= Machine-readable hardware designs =
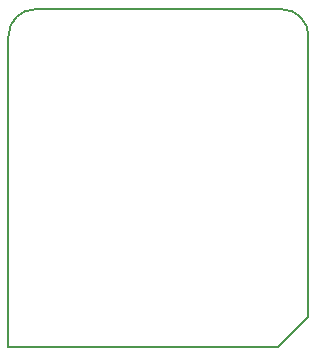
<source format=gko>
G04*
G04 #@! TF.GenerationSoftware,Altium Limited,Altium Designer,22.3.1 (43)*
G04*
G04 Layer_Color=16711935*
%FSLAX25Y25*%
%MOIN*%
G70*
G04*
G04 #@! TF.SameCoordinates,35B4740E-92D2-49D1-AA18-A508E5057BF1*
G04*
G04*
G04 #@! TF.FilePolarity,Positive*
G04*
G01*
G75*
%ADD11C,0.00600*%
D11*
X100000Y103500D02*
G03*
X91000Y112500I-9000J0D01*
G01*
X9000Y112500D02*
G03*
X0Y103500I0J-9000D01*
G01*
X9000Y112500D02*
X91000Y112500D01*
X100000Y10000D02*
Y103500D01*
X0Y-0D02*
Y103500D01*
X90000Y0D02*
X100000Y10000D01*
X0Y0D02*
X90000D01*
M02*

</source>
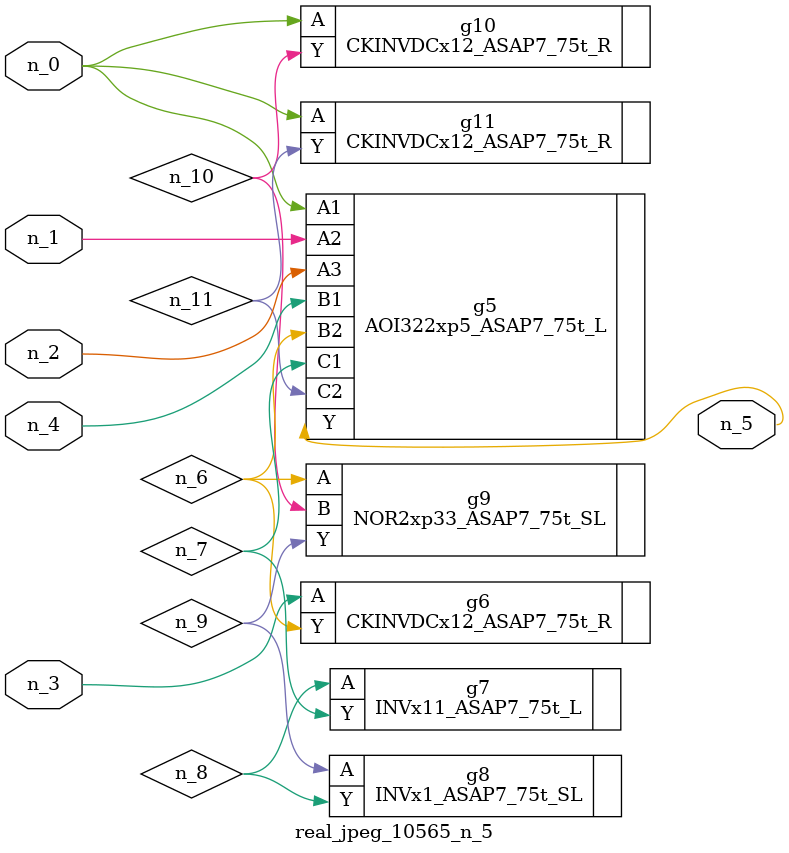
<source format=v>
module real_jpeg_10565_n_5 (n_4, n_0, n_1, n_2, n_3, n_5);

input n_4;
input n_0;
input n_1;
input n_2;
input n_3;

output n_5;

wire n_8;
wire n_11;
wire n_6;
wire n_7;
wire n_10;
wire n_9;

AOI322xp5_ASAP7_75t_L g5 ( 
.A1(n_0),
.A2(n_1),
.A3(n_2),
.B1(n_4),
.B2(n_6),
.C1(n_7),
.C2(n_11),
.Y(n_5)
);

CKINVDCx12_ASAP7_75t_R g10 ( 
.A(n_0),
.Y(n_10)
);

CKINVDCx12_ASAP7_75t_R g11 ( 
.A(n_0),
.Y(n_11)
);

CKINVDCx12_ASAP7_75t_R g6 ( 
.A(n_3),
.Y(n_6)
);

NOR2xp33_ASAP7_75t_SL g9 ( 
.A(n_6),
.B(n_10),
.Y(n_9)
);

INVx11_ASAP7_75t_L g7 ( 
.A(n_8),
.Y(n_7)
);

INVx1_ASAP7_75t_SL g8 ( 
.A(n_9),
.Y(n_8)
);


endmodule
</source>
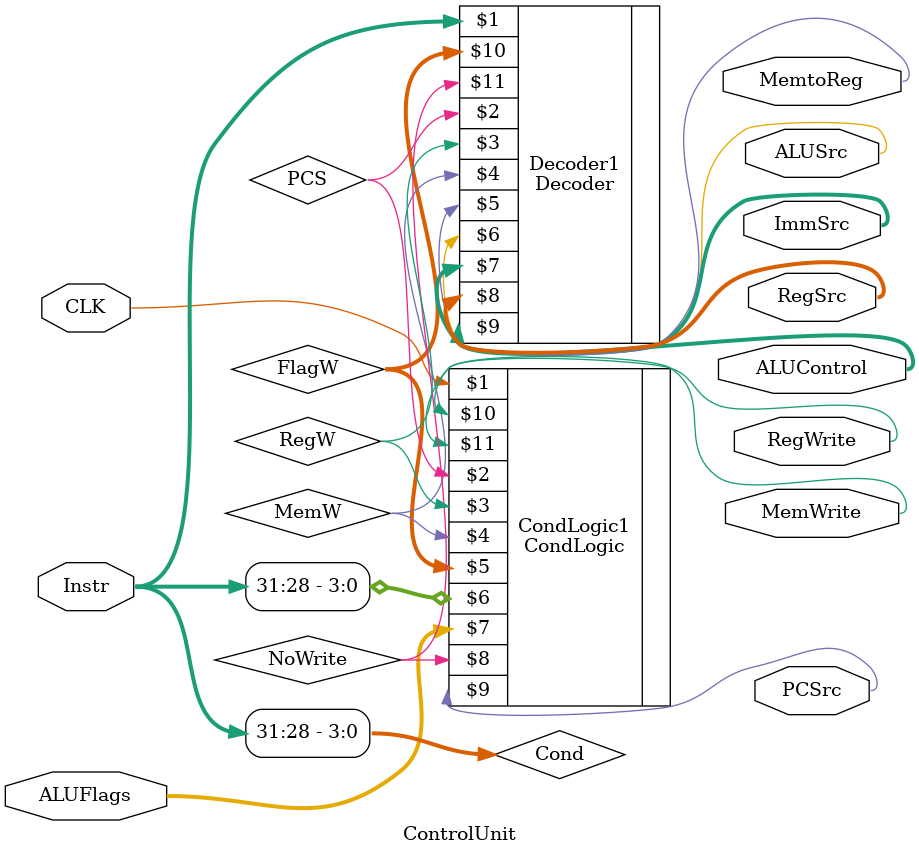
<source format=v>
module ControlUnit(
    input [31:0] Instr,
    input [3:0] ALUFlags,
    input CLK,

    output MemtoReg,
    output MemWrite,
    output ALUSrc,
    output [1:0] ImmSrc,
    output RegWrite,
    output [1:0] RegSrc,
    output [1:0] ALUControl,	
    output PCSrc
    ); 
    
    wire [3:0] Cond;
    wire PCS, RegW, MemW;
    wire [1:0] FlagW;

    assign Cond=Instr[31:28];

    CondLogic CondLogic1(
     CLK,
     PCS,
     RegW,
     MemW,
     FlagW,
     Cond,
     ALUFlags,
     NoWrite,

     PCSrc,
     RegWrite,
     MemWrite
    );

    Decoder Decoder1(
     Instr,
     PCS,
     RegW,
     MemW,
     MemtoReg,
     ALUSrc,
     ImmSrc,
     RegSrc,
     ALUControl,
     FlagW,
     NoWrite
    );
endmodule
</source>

= WHAT TO DO =
A word-for-word copy of the records is required. Leave out every picture.

= TASK OUTPUT =
<source format=gko>
G04*
G04 #@! TF.GenerationSoftware,Altium Limited,Altium Designer,22.3.1 (43)*
G04*
G04 Layer_Color=16711935*
%FSLAX25Y25*%
%MOIN*%
G70*
G04*
G04 #@! TF.SameCoordinates,35B4740E-92D2-49D1-AA18-A508E5057BF1*
G04*
G04*
G04 #@! TF.FilePolarity,Positive*
G04*
G01*
G75*
%ADD11C,0.00600*%
D11*
X100000Y103500D02*
G03*
X91000Y112500I-9000J0D01*
G01*
X9000Y112500D02*
G03*
X0Y103500I0J-9000D01*
G01*
X9000Y112500D02*
X91000Y112500D01*
X100000Y10000D02*
Y103500D01*
X0Y-0D02*
Y103500D01*
X90000Y0D02*
X100000Y10000D01*
X0Y0D02*
X90000D01*
M02*

</source>
<source format=v>
module real_jpeg_10565_n_5 (n_4, n_0, n_1, n_2, n_3, n_5);

input n_4;
input n_0;
input n_1;
input n_2;
input n_3;

output n_5;

wire n_8;
wire n_11;
wire n_6;
wire n_7;
wire n_10;
wire n_9;

AOI322xp5_ASAP7_75t_L g5 ( 
.A1(n_0),
.A2(n_1),
.A3(n_2),
.B1(n_4),
.B2(n_6),
.C1(n_7),
.C2(n_11),
.Y(n_5)
);

CKINVDCx12_ASAP7_75t_R g10 ( 
.A(n_0),
.Y(n_10)
);

CKINVDCx12_ASAP7_75t_R g11 ( 
.A(n_0),
.Y(n_11)
);

CKINVDCx12_ASAP7_75t_R g6 ( 
.A(n_3),
.Y(n_6)
);

NOR2xp33_ASAP7_75t_SL g9 ( 
.A(n_6),
.B(n_10),
.Y(n_9)
);

INVx11_ASAP7_75t_L g7 ( 
.A(n_8),
.Y(n_7)
);

INVx1_ASAP7_75t_SL g8 ( 
.A(n_9),
.Y(n_8)
);


endmodule
</source>
<source format=v>
module ControlUnit(
    input [31:0] Instr,
    input [3:0] ALUFlags,
    input CLK,

    output MemtoReg,
    output MemWrite,
    output ALUSrc,
    output [1:0] ImmSrc,
    output RegWrite,
    output [1:0] RegSrc,
    output [1:0] ALUControl,	
    output PCSrc
    ); 
    
    wire [3:0] Cond;
    wire PCS, RegW, MemW;
    wire [1:0] FlagW;

    assign Cond=Instr[31:28];

    CondLogic CondLogic1(
     CLK,
     PCS,
     RegW,
     MemW,
     FlagW,
     Cond,
     ALUFlags,
     NoWrite,

     PCSrc,
     RegWrite,
     MemWrite
    );

    Decoder Decoder1(
     Instr,
     PCS,
     RegW,
     MemW,
     MemtoReg,
     ALUSrc,
     ImmSrc,
     RegSrc,
     ALUControl,
     FlagW,
     NoWrite
    );
endmodule
</source>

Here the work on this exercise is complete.